The words were spoken in a shriek, and it took a moment before the spectators could believe that they had issued from the lips of Bonita Green. They turned in amazement towards the diminutive figure of the gallery-owner as she went on, ‘This entire evening has been ruined! Probably the Cornelian Gallery has been ruined by all this shouting and insults and accusations.’

She moved towards the back of the shop with considerable dignity. ‘I am going upstairs to my flat. And when I come down here tomorrow morning, Giles, I am relying on you to have all the rubbish in here cleared out.’

‘Just a minute,’ said Denzil, cheated for the moment of one fight but eager to find another. ‘When you use the word “rubbish”, do you—’

‘Yes, Mr Willoughby,’ said Bonita Green rather magnificently as she left the room, ‘I do include your work.’

NINE

‘I think we should go glamping,’ Fennel Whittaker announced, as Jude brought the Mini to a neat halt on the gravel in front of Butterwyke House.

‘I think we should get you to bed,’ said Jude, trying not to sound too much like a nanny.

‘Fine, but why not to bed in a yurt?’

‘Well . . .’

‘Go on. I want to.’ It was the urgent pleading of a small child.

‘But Walden opens tomorrow.’ Jude looked at the girl shrewdly. ‘This isn’t a plan to mess up Chervil’s big day, is it?’

‘No, of course it isn’t. I wouldn’t do anything like that. I’ve got nothing against Chervil.’

‘You seemed to have back at the Private View.’

‘What? When I . . .’ Her hand shot up to her mouth in consternation. ‘Oh my God! Did I actually slap her?’

‘Yes, you did. Surely you remember?’

‘It’s all a bit of a haze. I was so determined to be articulate in what I wanted to say to Denzil that I didn’t notice much else that was going on.’

‘You had also had far too much to drink,’ said Jude severely.

‘Yes, you’re right. I had,’ agreed Fennel, for a moment a contrite schoolgirl. But the mood didn’t last for long. Waving the nearly empty bottle she had brought from the Cornelian Gallery, she cried, ‘And now I need some more!’ She opened the passenger door and tottered out on to the gravel. ‘I’ll just go and raid Daddy’s wine cellar . . . and then . . . I’ll go and sleep in a yurt!’

Jude was for a moment uncertain what to do.
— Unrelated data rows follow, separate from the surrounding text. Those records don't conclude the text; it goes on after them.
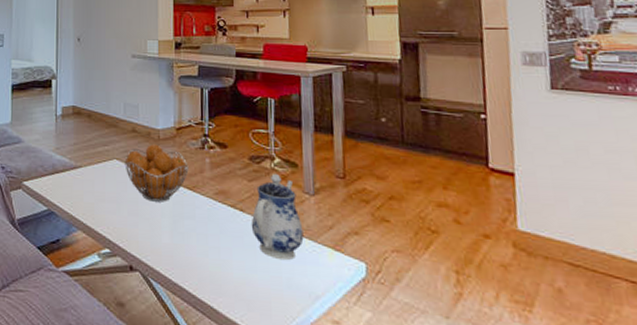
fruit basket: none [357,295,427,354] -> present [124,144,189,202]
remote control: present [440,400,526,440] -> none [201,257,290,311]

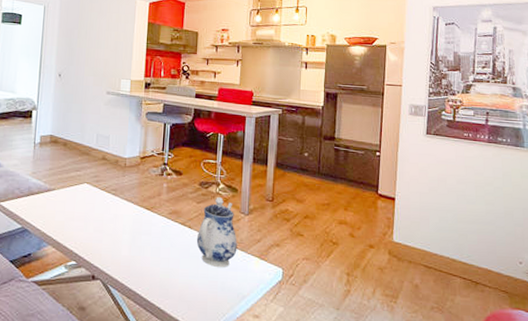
fruit basket: present [124,144,189,202] -> none [93,170,149,221]

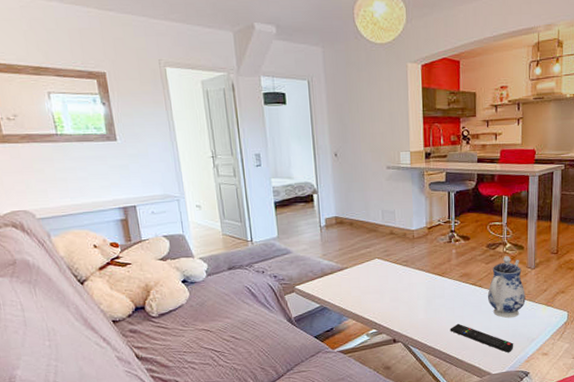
remote control: none [153,266,222,308] -> present [450,323,514,353]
She knew that, in her current mood, Fennel would not take kindly to being coerced into bed. But she also knew the fragility of the girl’s temperament. The high Fennel was on was a big one and when she came down from it she was going to have a nasty hangover, both alcoholic and emotional.

Jude decided the best thing she could do was to stay with the girl, try to be there to help when the mood changed, as it inevitably would. And if that meant spending a night in a yurt . . . well, she’d never spent a night in a yurt before and Jude was always up for new experiences. She hadn’t got transport back to Fethering, anyway.

She took out her mobile to tell Carole what she was doing, but was prevented by the return from the house of a meandering Fennel, clutching a wine bottle in either hand. It was the same Argentinian Malbec that they’d been drinking at the Private View. Jude got out of the Mini to greet her.